> _OEFENTEKST_:
Ophef rond Belgisch rapport jeugdcriminelen

In België is opschudding ontstaan over een wetenschappelijk onderzoek rond de criminaliteit van migrantenjongeren. Het onderzoek werd verricht door Marion Van San, een Vlaamse sociologe die werkt aan de Erasmusuniversiteit van Rotterdam. Uit haar onderzoek blijkt bijvoorbeeld dat Oost-Europese jongeren het hoogst scoren in het percentage van jongerencriminaliteit. Marokkaanse jongeren scoren drie keer hoger dan Belgen, maar Marokkaanse meisjes daarentegen komen weer veel minder in de statistieken voor dan Belgische meisjes. Turkse jongens zijn niet of nauwelijks crimineler dan autochtone leeftijdsgenoten.

> _GEGEVENS_:

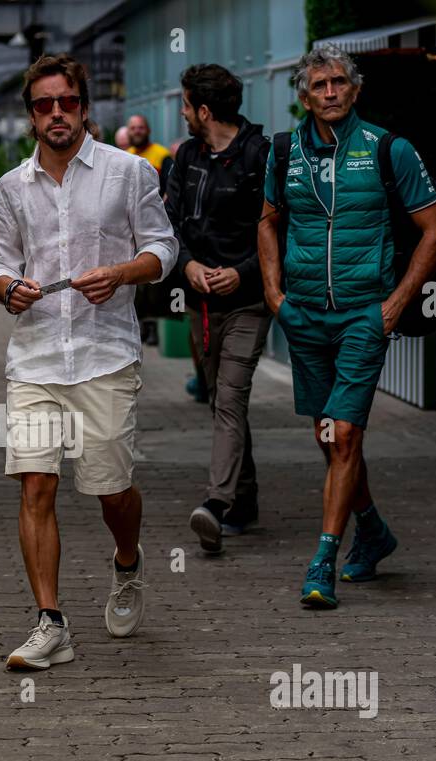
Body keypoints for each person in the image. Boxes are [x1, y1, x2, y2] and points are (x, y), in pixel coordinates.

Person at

> _TE VOLTOOIEN OPDRACHT_: Breid het artikel over jeugdcriminaliteit uit met een vervolg dat direct aansluit op de laatste zin. Het materiaal heeft niets te maken met het artikel over jeugdcriminaliteit.

> _RESULTAAT VAN OEFENING_:
De Europese afdeling van de Arabische Liga in Brussel is woedend over het onderzoek dat in opdracht van de Belgische minister van justitie, Marc Verwilghen, werd uitgevoerd en eist het ontslag van Verwilghen. Volgens de Liga worden met de studie de vooroordelen nog maar eens bevestigd. "Men probeert al jaren in Vlaanderen een onderdrukte en uitgesloten minderheid als bron van alle kwaad te beschouwen. Het is immers gemakkelijker Marokkaanse jongeren op te pakken dan hen gelijke kansen te bieden" zei de voorzitter van de Liga. Hij noemde België 'het meest racistische en xenofobe land van Europa'.

De Belgische politiek reageerde verdeeld op het onderzoek. Vooral de Vlaamse partijen zijn er voorstander van dat Van San haar werk voortzet en dat 'het taboe is doorbroken'. Tegenstanders, vooral de Waalse partijen, wijzen erop dat de conclusies betwistbaar zijn omdat het onderzoek niet af en er onvoldoende is onderzocht of de sociale en economische achtergrond een rol spelen. De adviseur-generaal van het ministerie van Justitie had ook kritiek: ,,De waarde van dit soort onderzoek is miniem, bovendien is politiek misbruik van dergelijke gegevens nooit ver weg''.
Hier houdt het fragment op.